:: Extract ::

We walked down the mountain from Gorapani in a light rain, slipping and sliding down the stone steps. Along the way, a wild dog took to me and started to follow me down the trail. He was heavily scarred and kept his distance, yet over the miles he gradually moved closer. I was trekking by myself, having become separated from the rest of my party. At points along the trail, miles would separate us.
At one point, two large wild dogs ran aggressively down the side of a steep embankment, growling and heading straight for me. Like lightning, my new friend jumped on the foremost canine quickly wrestling it to the ground as the two of them rolled like a buzz saw on the trail. Then as quickly, he quickly shifted across in front of me and clamped his powerful teeth into the hindquarters of the second assailant. The two attacking dogs squealed and ran back up the hill, and my trail dog that I now named scar, came and laid on the trail in front of me. I took out a piece of beef jerky and tentatively held it out, and he came warily forward and gently took it out of my hand.
At that moment, I came to realize what it must have been like when our ancestors first connected with a wolf. From that point on, Scar walked by my side and I shared many a philosophical thought as we worked our way down the steep mountain path. As we neared the bottom, I began to worry that he would be lost and perhaps even think that he could go with me, but as the trail reached the last of the high mountain villages, Scar rubbed against my leg and looked up at me as though saying goodbye, and then he turned and started back up the trail leaving an empty place in my heart.
We all met in the last high village and accessed our physical condition. Each of us had really reached the end of our abilities and I couldn’t imagine gong any farther. Our guide told us that in order to make our flight connection back in Pokahara, we had to get down the rest of the mountain before dark. It was still a four-hour walk and my legs were starting to buckle with every step. Nina could no longer make it on her own, and several others needed assistance. At one point on the last leg of the journey down, Luc walked past me staring into space and didn’t even recognize me.

:::
:: Record set ::

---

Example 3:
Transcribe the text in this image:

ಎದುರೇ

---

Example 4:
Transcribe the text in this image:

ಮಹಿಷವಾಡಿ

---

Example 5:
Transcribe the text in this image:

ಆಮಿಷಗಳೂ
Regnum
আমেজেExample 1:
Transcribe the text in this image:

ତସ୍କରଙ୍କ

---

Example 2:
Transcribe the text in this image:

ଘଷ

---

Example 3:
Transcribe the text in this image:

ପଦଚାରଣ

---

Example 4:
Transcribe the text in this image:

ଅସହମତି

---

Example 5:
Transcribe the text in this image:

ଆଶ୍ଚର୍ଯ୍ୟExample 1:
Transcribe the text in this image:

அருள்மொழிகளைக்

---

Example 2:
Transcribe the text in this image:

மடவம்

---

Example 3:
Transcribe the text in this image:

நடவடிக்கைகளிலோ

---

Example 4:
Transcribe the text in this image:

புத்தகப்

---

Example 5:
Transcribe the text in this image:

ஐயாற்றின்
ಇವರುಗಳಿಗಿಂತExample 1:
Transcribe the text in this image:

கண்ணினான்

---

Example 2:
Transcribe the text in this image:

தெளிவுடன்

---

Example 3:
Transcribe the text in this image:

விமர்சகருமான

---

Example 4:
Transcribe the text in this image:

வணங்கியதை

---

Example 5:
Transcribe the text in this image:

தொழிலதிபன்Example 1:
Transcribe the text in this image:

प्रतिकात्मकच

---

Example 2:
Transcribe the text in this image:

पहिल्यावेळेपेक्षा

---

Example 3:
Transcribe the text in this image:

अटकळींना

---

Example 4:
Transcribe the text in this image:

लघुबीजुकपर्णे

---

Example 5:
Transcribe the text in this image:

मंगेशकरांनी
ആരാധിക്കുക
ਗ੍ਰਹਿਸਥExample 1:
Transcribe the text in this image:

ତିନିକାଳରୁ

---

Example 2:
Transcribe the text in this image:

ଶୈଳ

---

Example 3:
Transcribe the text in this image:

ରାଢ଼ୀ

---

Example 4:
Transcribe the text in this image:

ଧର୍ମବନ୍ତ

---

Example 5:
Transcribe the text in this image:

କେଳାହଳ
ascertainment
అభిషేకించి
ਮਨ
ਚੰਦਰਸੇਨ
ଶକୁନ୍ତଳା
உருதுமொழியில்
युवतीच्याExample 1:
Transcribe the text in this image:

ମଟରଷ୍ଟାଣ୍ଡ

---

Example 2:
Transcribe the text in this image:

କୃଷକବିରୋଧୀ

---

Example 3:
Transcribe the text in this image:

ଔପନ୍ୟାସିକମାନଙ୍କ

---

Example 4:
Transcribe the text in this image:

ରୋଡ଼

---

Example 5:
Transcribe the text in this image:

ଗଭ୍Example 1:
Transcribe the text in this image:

:::

**Goal of the exercise**
Pick up the account of the trek down from Gorapani right after its last sentence and write what happens next.

**Exercise result**
In the last two hours, my legs gave way entirely, and I sat down on trail and began to slide one stone step at a time on my butt. Eventually, I couldn’t even do that and so I just stopped, content to stay where I was until I either starved or died from exposure. In my life, I have never been challenged at such a level.
Then I saw a long piece of bamboo and crawled into the forest to retrieve it. I hadn’t seen any of the rest of our party for a couple of hours since the guides loaded several of them on small but powerful mountain ponies and I didn’t know if those still behind me had given up or were trying to continue forward like me.
I used the bamboo staff to rise to my feet, and started down again, literally one-step at a time. I have no memory how I made it down the steps, but as the stone steps gave way to dirt,
I sat down against a boulder to see if anyone else would come.
About thirty minutes later, Diane came shuffling down the trail. I could tell immediately that she was in as bad a shape as I.
The two of us made the last few miles of the trail together, barely conscious. Several times, we discussed just giving in and dying. This was serious stuff and by no means a joke. Somehow we made it, and so did everyone else. It wasn’t until then that we learned that we had made a trek that was listed by the Nepal Trekking Association as taking five to six days in two, and that the trek we thought we had picked as “easy”, was actually listed as advanced and difficult.
Once everyone was there, we had Nepali tea and rested while Jimmy Lama contracted two “taxis” to take us back on the over the mountain shortcut to Pokahara.
There is so much to share about that two-hour drive, but I haven’t the strength to tell it. But imagine a Taxi racing on high mountain roads in deep fog on a moonless night around hairpin turns, where the driver is driving with his lights off to save gasoline. And as if that isn’t enough, he’s talking on his cell phone, and when we challenge him to put it down and turn on the lights, he tells us that he will drop us off where we are high in the Himalayas with not one of us being able to even walk. Needless to say, we all released any connection with earthly desires, and I closed my eyes and visualized myself floating down a warm gentle stream in California, until the telltale surge action of a washing machine announced our return to Pokahara.
Continued ……..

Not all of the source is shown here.